------ Given entries

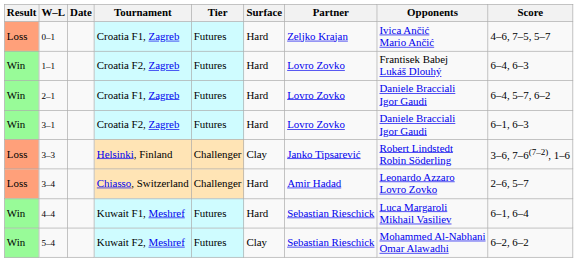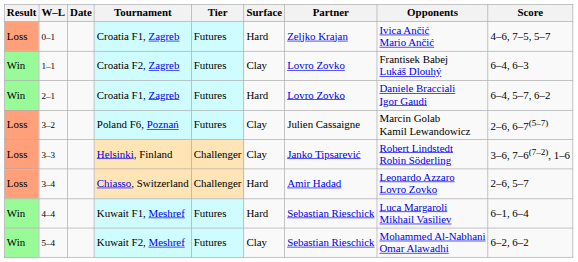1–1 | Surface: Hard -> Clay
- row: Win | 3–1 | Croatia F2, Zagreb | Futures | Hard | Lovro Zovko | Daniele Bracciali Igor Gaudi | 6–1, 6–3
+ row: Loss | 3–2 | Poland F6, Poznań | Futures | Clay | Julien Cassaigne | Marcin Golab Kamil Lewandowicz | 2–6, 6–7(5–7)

------------
------ Given entries

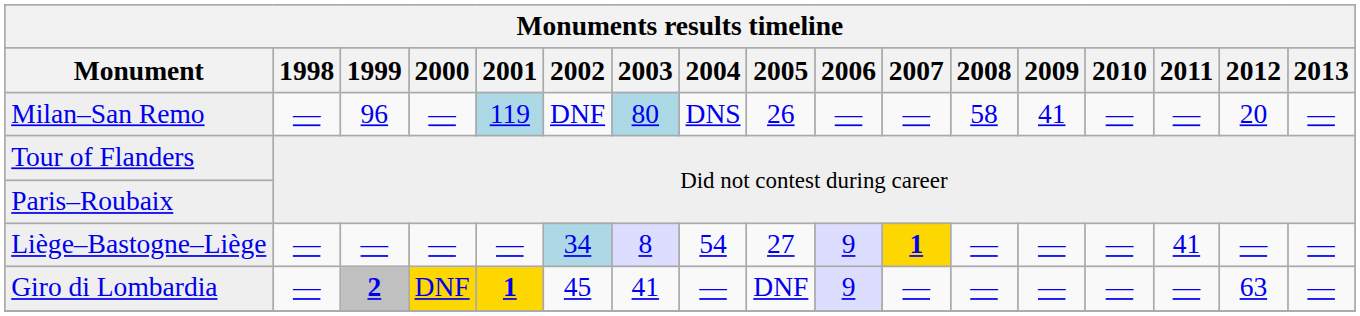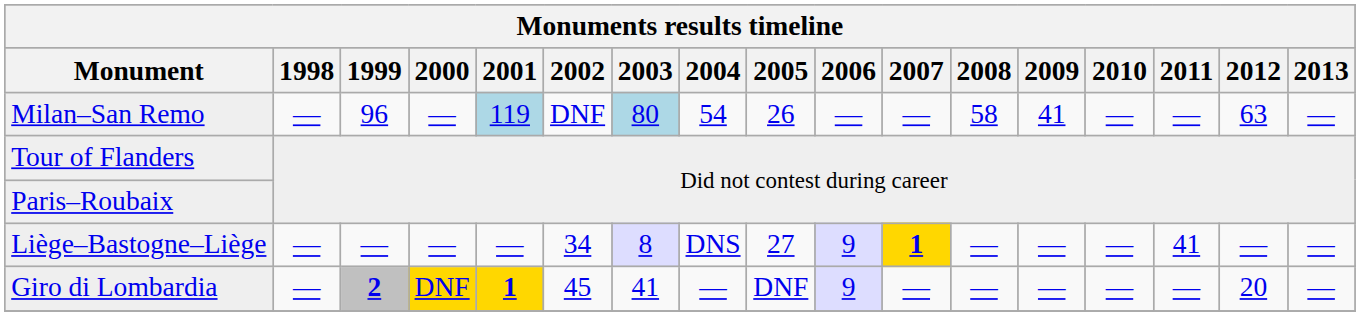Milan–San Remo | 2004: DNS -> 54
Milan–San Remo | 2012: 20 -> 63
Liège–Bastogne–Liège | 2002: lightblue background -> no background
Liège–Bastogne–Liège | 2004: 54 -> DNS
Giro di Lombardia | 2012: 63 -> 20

------------

Work instructions - Print the lines again exactly, starting with the line that contains "Milan–San Remo | 2004: DNS -> 54" and continuing through the line that contains "Giro di Lombardia | 2012: 63 -> 20", with both of those lines included. Leave the pictures out of your answer.

Result of the exercise -
Milan–San Remo | 2004: DNS -> 54
Milan–San Remo | 2012: 20 -> 63
Liège–Bastogne–Liège | 2002: lightblue background -> no background
Liège–Bastogne–Liège | 2004: 54 -> DNS
Giro di Lombardia | 2012: 63 -> 20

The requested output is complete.